Dr. Palfrey has had precisely that natural endowment, training, experience, mental discipline, and intercourse with the world in public and private relations, to furnish him with the best qualifications for the work to which he has devoted the autumn of an eminently useful and honored life. The sinewy fibre of his theme is religion. And he is a religious man of the highest pattern, deeply skilled in its scholarly lore, erudite in its Scriptural and controversial elements, and practised in the sagacity which it imparts for understanding and interpreting human nature. Religion enters into the subject-matter of his narrative, not so much in its philosophical bearings as in its civico-ecclesiastical and institutional relations; where it becomes the spine of the social fabric, traversed and perforated with the nervous life-chords for all the members of the organism. His education has been that of the highest ideal of New England,—through books and men, through professional duties and public services, bringing him into relations with youth, with men and women, and with the forms and the routine work of civil and political administrations. He has at his command the language of devotion, the rhetoric and logic of philosophy, and the technicalities of jurisprudence. To his personal friends, and they are very many in every walk of life, it is a matter of grateful recognition that he escaped from a political arena whose conflicts were not congenial with his delicacy of taste or of conscience, in season to give the vigor of his best years to the composition of a work which will spread his fame to other lands and identify it forever with what is of most reverent and honored remembrance on his native soil.
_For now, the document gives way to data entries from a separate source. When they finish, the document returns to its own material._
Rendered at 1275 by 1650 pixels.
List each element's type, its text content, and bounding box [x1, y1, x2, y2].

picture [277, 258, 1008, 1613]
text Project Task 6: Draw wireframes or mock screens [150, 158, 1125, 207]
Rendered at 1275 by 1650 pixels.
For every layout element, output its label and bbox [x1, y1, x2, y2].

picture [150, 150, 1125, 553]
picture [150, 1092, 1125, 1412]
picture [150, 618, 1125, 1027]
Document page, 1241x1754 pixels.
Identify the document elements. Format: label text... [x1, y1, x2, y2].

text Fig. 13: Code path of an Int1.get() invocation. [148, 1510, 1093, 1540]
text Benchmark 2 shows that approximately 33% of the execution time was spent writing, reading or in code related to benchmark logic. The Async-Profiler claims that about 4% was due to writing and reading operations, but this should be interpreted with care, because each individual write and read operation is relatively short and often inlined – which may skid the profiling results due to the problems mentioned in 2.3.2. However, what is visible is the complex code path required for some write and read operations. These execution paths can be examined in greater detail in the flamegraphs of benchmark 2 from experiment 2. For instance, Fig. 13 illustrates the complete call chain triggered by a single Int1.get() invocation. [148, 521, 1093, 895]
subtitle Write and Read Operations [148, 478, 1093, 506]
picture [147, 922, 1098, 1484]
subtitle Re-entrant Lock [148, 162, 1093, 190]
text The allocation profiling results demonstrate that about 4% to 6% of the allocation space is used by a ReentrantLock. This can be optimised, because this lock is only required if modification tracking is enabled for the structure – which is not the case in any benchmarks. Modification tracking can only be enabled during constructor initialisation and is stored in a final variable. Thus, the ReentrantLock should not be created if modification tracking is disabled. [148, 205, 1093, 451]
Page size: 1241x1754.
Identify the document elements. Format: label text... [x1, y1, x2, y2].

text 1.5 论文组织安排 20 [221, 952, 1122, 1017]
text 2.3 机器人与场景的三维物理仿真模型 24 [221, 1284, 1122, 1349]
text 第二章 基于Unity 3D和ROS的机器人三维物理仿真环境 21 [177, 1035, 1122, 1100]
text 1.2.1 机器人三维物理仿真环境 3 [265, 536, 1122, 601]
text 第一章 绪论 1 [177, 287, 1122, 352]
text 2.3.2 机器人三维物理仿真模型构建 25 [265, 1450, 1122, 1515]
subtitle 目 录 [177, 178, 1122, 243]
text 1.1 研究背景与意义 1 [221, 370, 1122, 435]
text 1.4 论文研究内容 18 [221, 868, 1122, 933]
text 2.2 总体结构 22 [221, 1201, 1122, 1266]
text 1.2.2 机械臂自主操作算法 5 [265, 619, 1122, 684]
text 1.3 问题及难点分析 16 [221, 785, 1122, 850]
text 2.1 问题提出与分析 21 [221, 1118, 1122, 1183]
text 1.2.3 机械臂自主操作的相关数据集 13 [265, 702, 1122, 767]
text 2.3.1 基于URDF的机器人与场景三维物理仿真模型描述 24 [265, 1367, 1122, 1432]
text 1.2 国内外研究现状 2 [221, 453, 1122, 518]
The historian's work, when done after the best pattern, involves a duty to his readers and a privilege for himself. To them he is bound to present all the essential facts, authenticated, illustrated, and carefully disposed in their natural relations. For himself, having done this, he is at liberty to construct his own theory, to follow his own philosophy, and to pronounce judicial decisions. The highest exaction to be made of an historian, and the loftiest function which he could claim to exercise, are expressed in these two conditions. The noble privilege and opportunity secured in the latter condition are the only adequate reward for the drudgery of the labor required in the former. It would be foolish to raise a question whether it be more essential for an historian to be faithful in his narration or to be wise in his comments. Only the statement we have made will serve to remind us how essential the philosophy of human nature is to throw life into a record of old annals.

The two books in our hands, where their specific themes are identical, substantially accord in their relation of facts,—allowing for a few exceptional cases,—but they differ widely in their philosophy. Very much of the fresh interest which both of them will create in their respective subjects will be found in the collisions of their philosophy.